### Task item
Wherever a line in the records contains the word "hand", return that line.

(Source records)
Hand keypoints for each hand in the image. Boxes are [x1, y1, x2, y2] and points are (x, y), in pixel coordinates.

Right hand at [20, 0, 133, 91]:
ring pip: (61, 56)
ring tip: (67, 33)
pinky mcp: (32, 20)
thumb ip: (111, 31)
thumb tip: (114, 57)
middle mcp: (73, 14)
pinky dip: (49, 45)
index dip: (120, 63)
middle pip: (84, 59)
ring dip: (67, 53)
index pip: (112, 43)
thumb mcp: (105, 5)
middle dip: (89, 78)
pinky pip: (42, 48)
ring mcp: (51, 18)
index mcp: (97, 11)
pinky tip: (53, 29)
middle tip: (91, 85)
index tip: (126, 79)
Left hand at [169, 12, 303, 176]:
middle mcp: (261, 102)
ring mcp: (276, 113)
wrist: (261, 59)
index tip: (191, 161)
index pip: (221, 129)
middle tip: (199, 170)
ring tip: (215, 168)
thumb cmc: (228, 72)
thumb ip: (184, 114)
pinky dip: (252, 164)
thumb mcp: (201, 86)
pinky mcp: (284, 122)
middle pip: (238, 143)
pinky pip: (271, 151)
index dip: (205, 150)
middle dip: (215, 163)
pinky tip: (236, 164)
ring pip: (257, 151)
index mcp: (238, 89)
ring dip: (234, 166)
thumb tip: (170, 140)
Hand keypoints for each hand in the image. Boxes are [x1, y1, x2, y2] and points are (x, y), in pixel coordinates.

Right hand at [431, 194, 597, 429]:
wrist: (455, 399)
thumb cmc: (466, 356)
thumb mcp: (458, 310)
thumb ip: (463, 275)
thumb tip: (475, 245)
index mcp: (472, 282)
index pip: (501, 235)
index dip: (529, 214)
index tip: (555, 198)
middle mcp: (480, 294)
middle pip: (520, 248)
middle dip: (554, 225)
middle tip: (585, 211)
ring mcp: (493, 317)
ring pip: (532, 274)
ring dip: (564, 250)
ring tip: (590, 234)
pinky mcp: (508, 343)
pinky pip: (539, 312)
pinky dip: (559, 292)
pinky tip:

### Exercise response
Hand keypoints for each hand in the image. Boxes are [x1, y1, x2, y2] and points are (x, y), in pixel coordinates.
Right hand at [20, 0, 133, 91]:
Left hand at [169, 12, 303, 176]:
Hand keypoints for each hand in the image. Boxes are [x1, y1, x2, y2] and points are (x, y), in pixel coordinates.
Right hand at [431, 194, 597, 429]:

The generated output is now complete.